Da sich gleich heute zwei Kunden gemeldet haben, und sich fast schon genötigt sahen die 99€ Domainmiete pro Jahr abzudrücken, für alle die dieses Schreiben bekommen mal zur Klarstellung: es gibt keine »Vergabestelle für co.de« im behördlichen oder sonstwie »offiziellem« Sinn, sondern nur ein Privatunternehmen, welches Subdomains unter co.de anbietet.
Ziel des Schreibens ist wahrscheinlich auf der einen Seite der schnelle Reichtum

, auf der anderen Seite wohl aber auch der Versuch sich rechtlich abzusichern, und sich den Rechercheaufwand für die markenrechtliche Klärung bei der Vergabe der Subdomains zu klären.

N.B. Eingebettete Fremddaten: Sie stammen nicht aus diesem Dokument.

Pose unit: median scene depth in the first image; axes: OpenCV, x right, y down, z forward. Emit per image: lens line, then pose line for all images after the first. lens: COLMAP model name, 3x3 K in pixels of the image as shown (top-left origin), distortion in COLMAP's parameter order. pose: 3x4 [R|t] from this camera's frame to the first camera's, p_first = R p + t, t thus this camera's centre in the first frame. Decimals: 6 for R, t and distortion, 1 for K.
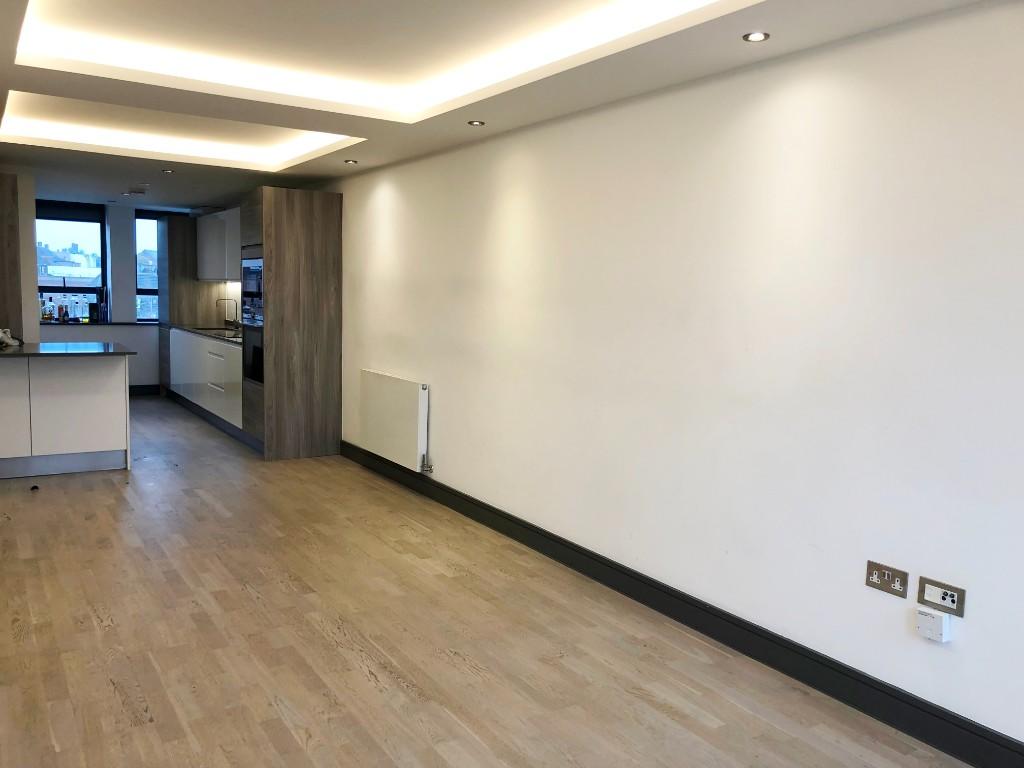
lens RADIAL K [[838.5, 0, 514.5], [0, 838.5, 385.7], [0, 0, 1]] dist [0.058269, -0.062038]
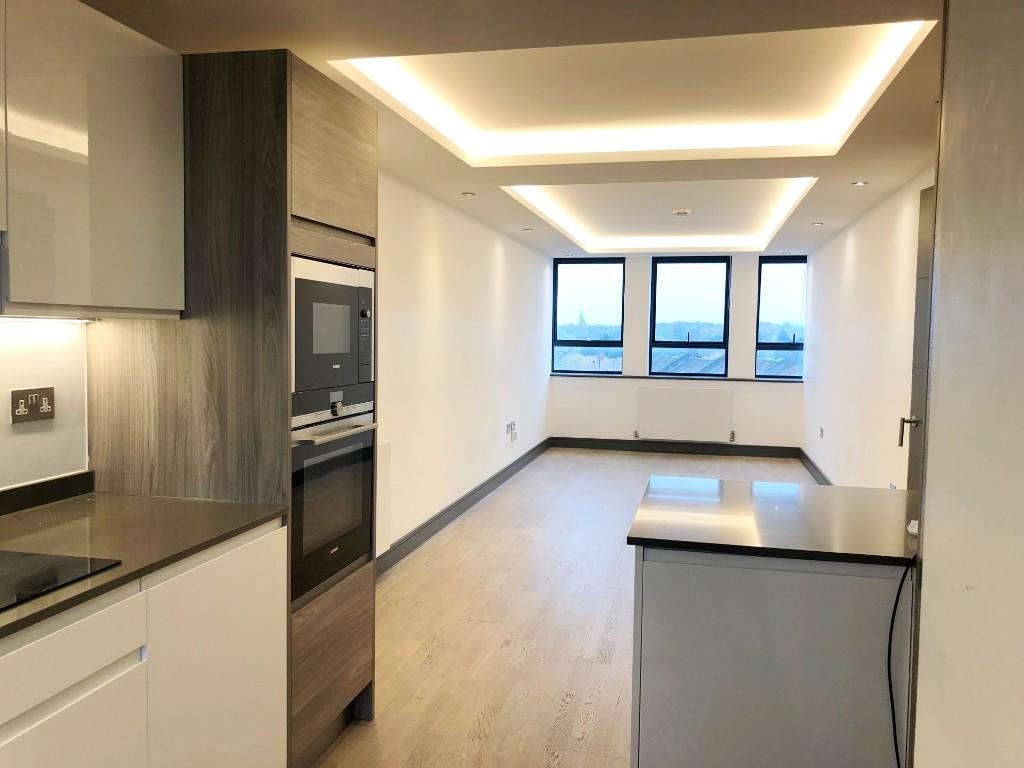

In dem Schreiben bezieht sich das Unternehmen u.a. auf das co.uk in GB. Man unterlässt es allerdings darüber aufzuklären, daß dieses co.uk den Vergaberichtlinien in GB geschuldet ist, und nicht dem Willen der Websitebetreiber.
Es besteht keine Notwendigkeit die Domain zu registrieren, und auch keine Notwendigkeit auf das Schreiben zu antworten oder die Domain sperren zu lassen – wie es auch angeboten wird. Ob die co.de irgendeinen zählbaren Vorteil bringt, darf zumindest bezweifelt werden. Also gut überlegen, ob einem eine Subdomain bei co.de wirklich 99€ im Jahr wert ist.